Osmanlı-Rus Harbi olarak bilinen 93 Harbi’nde arkamızı kollama gerekçesiyle girdiği fakat bir türlü geri çıkmadığı Kıbrıs’ı “hasta adam” Osmanlı’dan alamayan fırsatçı İngiltere, bu anlaşma ile resmen almıştı.

Sadece Kıbrıs mı? İlaveten Batum, Musul-Kerkük ve Uşi Antlaşmasıyla bize bağlı olan adalar… ayrıca antlaşmada yer alan Osmanlı borçlarının, boğazlar meselesinin Türkiye’nin aleyhine sonuçlanması… ve daha neler neler…

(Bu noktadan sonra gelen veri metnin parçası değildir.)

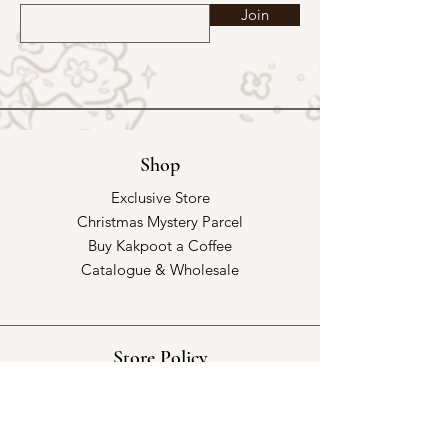
Join
Shop
Exclusive Store
Christmas Mystery Parcel
Buy Kakpoot a Coffee
Catalogue & Wholesale
Store Policy
Shipping & Returns
Store Policy
Payment Methods
FAQ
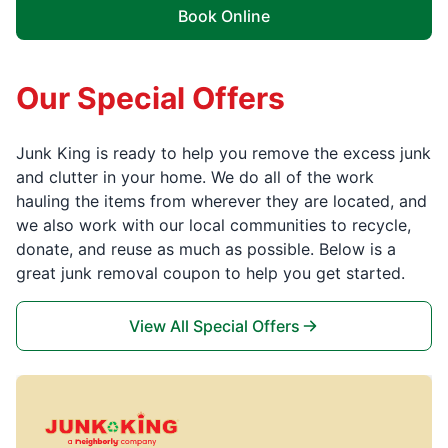
Book Online
Our Special Offers
Junk King is ready to help you remove the excess junk
and clutter in your home. We do all of the work
hauling the items from wherever they are located, and
we also work with our local communities to recycle,
donate, and reuse as much as possible. Below is a
great junk removal coupon to help you get started.
View All Special Offers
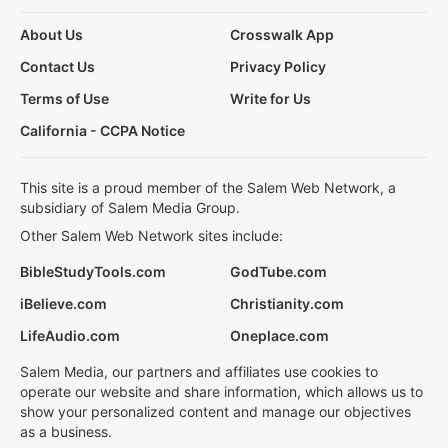
About Us
Crosswalk App
Contact Us
Privacy Policy
Terms of Use
Write for Us
California - CCPA Notice
This site is a proud member of the Salem Web Network, a
subsidiary of Salem Media Group.
Other Salem Web Network sites include:
BibleStudyTools.com
GodTube.com
iBelieve.com
Christianity.com
LifeAudio.com
Oneplace.com
Salem Media, our partners and affiliates use cookies to
operate our website and share information, which allows us to
show your personalized content and manage our objectives
as a business.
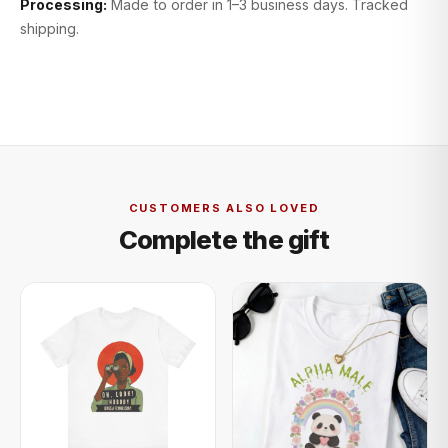
Processing:
Made to order in 1–3 business days. Tracked
shipping.
CUSTOMERS ALSO LOVED
Complete the gift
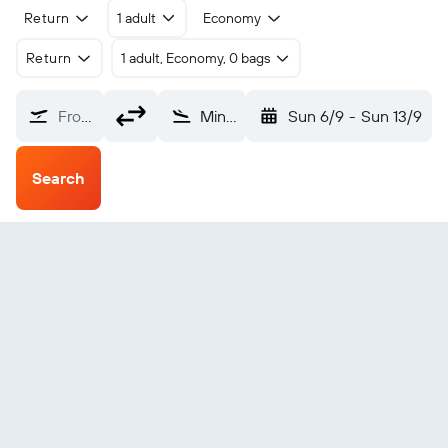
Return
1 adult
Economy
Return
1 adult, Economy, 0 bags
From?
Minot (MOT)
Sun 6/9
-
Sun 13/9
Search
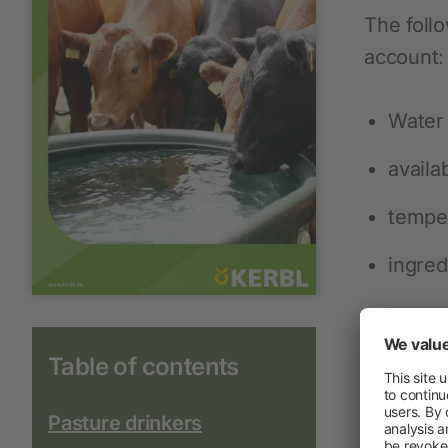
The foll
account:
Water 
availab
tempe
ingred
Table of contents
Pasture drinkers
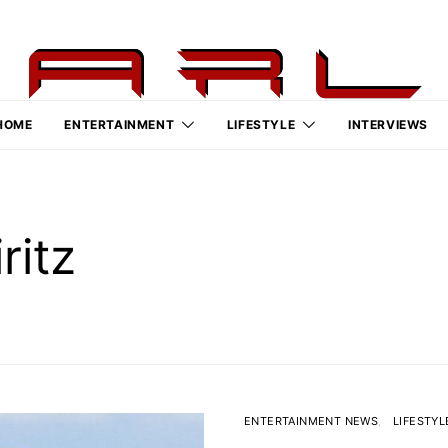
HOME
ENTERTAINMENT
LIFESTYLE
INTERVIEWS
ritz
ENTERTAINMENT NEWS
LIFESTYL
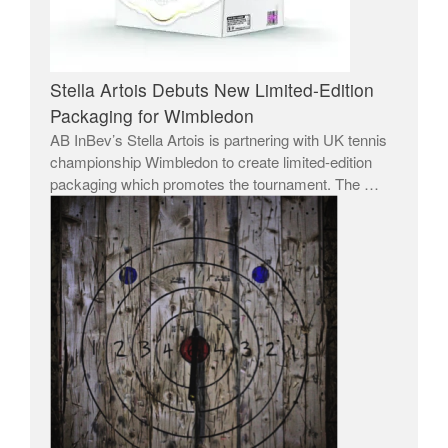
Stella Artois Debuts New Limited-Edition
Packaging for Wimbledon
AB InBev’s Stella Artois is partnering with UK tennis
championship Wimbledon to create limited-edition
packaging which promotes the tournament. The …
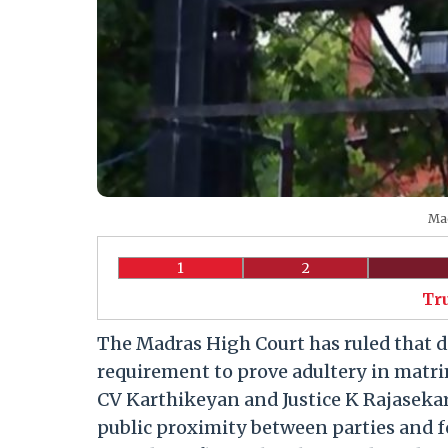
Mad
1
2
Tr
The Madras High Court has ruled that di
requirement to prove adultery in matri
CV Karthikeyan and Justice K Rajasekar 
public proximity between parties and 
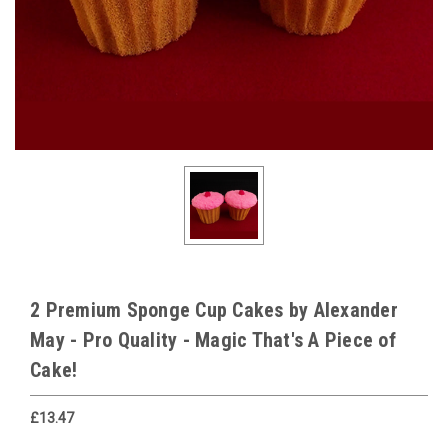
2 Premium Sponge Cup Cakes by Alexander
May - Pro Quality - Magic That's A Piece of
Cake!
£13.47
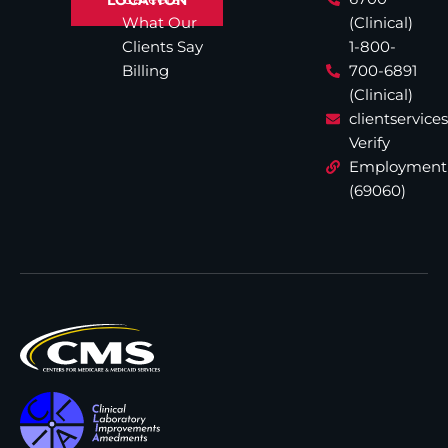
What Our
(Clinical)
Clients Say
1-800-
Billing
700-6891
(Clinical)
clientservic
Verify
Employment
(69060)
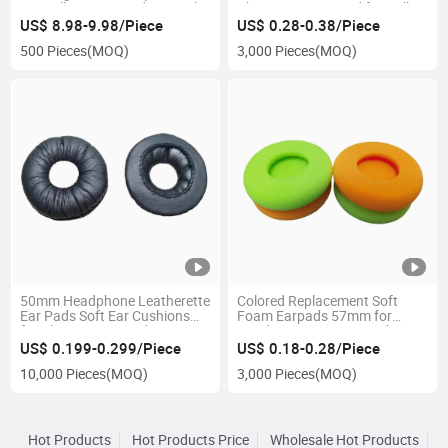
Rj9 Call Center Headsets with
Chsuions Foam Pad for Call
2 Mute Buttons
Center Headsets Earmuff
US$ 8.98-9.98/Piece
US$ 0.28-0.38/Piece
500 Pieces
(MOQ)
3,000 Pieces
(MOQ)
50mm Headphone Leatherette
Colored Replacement Soft
Ear Pads Soft Ear Cushions
Foam Earpads 57mm for
for Plantronics Headsets
Headset Ear Covers Cushions
Earpads
Pads
US$ 0.199-0.299/Piece
US$ 0.18-0.28/Piece
10,000 Pieces
(MOQ)
3,000 Pieces
(MOQ)
Hot Products
Hot Products Price
Wholesale Hot Products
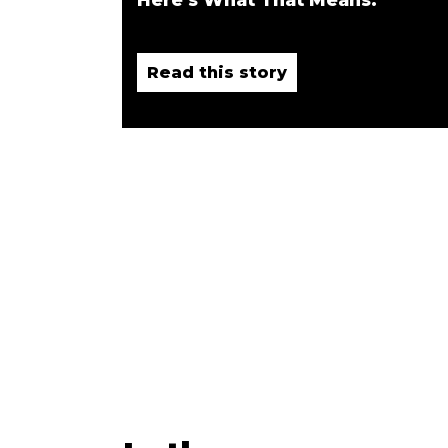
Read this story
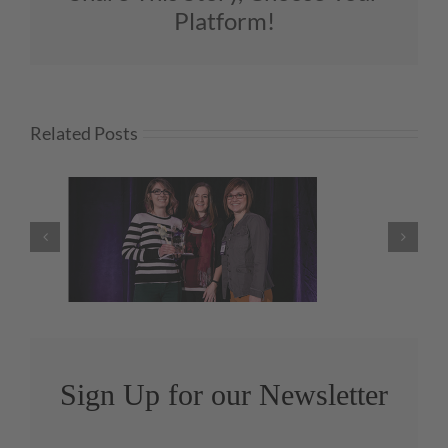
Platform!
Related Posts
We’re Honored to Honor…
Melanie Zarry, CMKBD!
Sign Up for our Newsletter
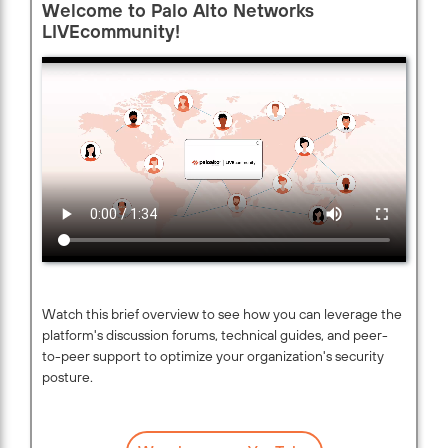
Welcome to Palo Alto Networks
LIVEcommunity!
Watch this brief overview to see how you can leverage the
platform's discussion forums, technical guides, and peer-
to-peer support to optimize your organization's security
posture.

Bu antlaşma sayesinde Osmanlı topraklarının bölüşülmesi sağlandı. Osmanlı Hilâfet Devleti, topraklarının beşte dördünü bu anlaşma ile kâfirlere verdiler. Bunu yapanlar 3 Mart 1924’te Hilâfet’i ilga eden, halifeyi sürgüne gönderen yeni cumhuriyetin kurucusu Mustafa Kemal ve avenelerinden başkası değildir.

Bu vakıaya dikkatlice bakın ve “hasta adam” kim, siz karar verin!

Ayrıca zafer elde ederek yüzölçümü yaklaşık 1,9 milyon km2 olan Afrika’nın en geniş ülkesi olan Sudan[1] ve yüzölçümü 1,2 milyon km2 olan Mısır gibi beldelerimizi alanlar nasıl kaybetmiş oluyorlar, gerçekten anlamak zor.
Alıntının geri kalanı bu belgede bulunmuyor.